* Text provided
Impact of Korean War
discussed at NY meeting
 
 

NEW YORK — Some 75 people attended a film and panel discussion at City College here Nov. 21 on the history of the Korean War. The meeting featured the documentary “Memory of Forgotten War.” Directed by Deann Borshay Liem and Ramsay Liem, the film is centered on interviews with four Koreans whose families were permanently separated in the course of the 1950-53 Korean War. The movie also shows how U.S. troops occupied the South at the end of World War II, put back in power officials who had collaborated with the Japanese occupation and unleashed murderous repression to impose their rule.

Panelists, above, discussed the impact of the division and continued hostility by Washington against North Korea. From left: Jong Wan Baik, a professor at CCNY; Ramsay Liem; Jae Jung Suh, fellow at the Woodrow Wilson Center for Scholars; and Sukjong Hong, a writer, artist and fellow at the Korea Policy Institute. The Colin Powell School for Civic and Global leadership hosted the event.

Liem, a professor at Boston College, said he has noticed more knowledge about the Korean War, a once taboo subject, among Korean-American students in recent years. “I’ve been surprised by how many come to my classes and already know about the division from talking to their grandparents,” he said.

* Dataset records
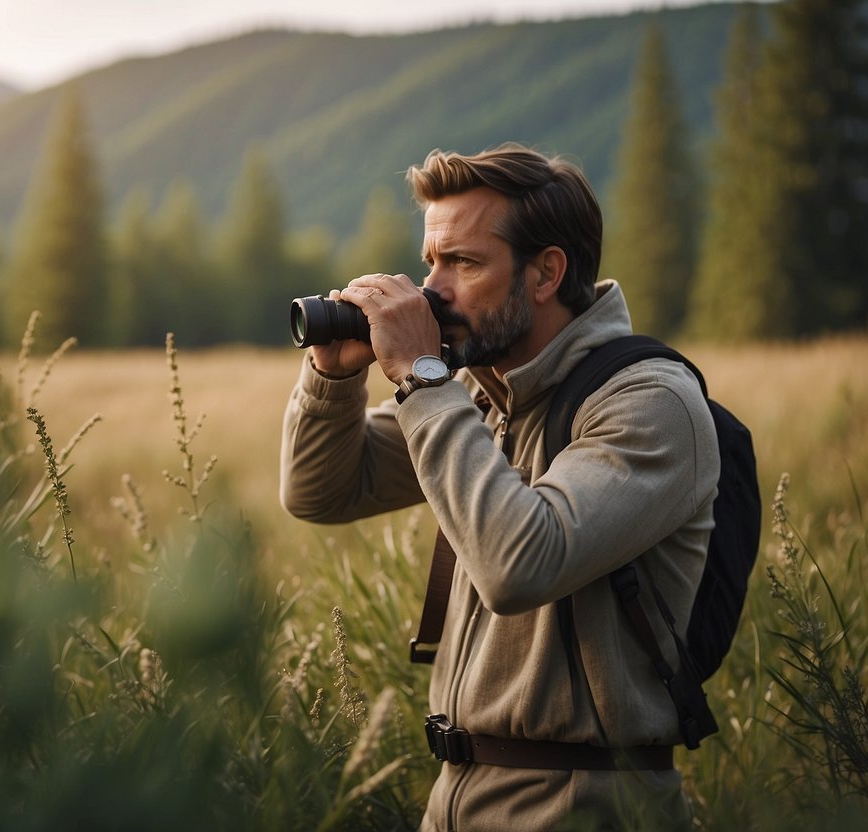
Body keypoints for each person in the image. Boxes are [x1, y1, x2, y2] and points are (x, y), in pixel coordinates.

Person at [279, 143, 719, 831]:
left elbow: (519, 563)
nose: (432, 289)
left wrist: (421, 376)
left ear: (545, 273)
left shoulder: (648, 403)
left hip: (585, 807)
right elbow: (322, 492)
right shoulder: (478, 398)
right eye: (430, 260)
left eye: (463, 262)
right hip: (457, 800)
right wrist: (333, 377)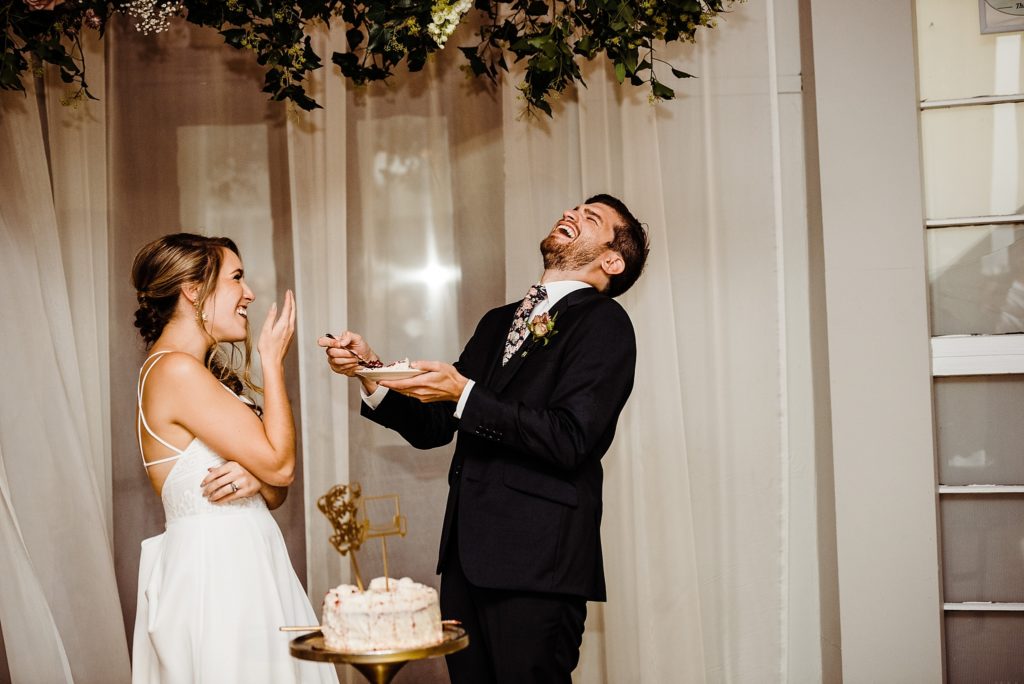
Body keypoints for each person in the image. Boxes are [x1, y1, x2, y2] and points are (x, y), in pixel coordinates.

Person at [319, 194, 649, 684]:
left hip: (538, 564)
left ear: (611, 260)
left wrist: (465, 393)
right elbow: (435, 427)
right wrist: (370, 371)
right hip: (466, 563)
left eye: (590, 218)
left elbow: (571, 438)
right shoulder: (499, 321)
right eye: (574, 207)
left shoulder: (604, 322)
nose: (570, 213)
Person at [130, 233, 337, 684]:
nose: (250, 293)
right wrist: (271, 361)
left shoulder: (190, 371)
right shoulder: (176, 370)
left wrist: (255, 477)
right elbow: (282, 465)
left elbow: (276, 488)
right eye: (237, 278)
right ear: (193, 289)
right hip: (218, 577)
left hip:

* Tasks for this exercise
**a.** Answer these questions from the article on the Korean War meeting:
(i) About how many people attended the film and panel discussion?
(ii) Which institution is Jae Jung Suh a fellow at?
(iii) Who hosted the event?
**b.** Decide whether each statement agrees with the article on the Korean War meeting. Give yes or no and quote the words of the article that settle it.
(i) The documentary is centered on interviews with four Koreans whose families were separated during the war.
(ii) The meeting was held at Boston College.
(iii) Sukjong Hong is a professor at CCNY.

* Results in order
**a.**
(i) Some 75 people.
(ii) The Woodrow Wilson Center for Scholars.
(iii) The Colin Powell School for Civic and Global leadership.

**b.**
(i) Yes: "the film is centered on interviews with four Koreans whose families were permanently separated in the course of the 1950-53 Korean War."
(ii) No: "attended a film and panel discussion at City College here Nov. 21"
(iii) No: "Sukjong Hong, a writer, artist and fellow at the Korea Policy Institute"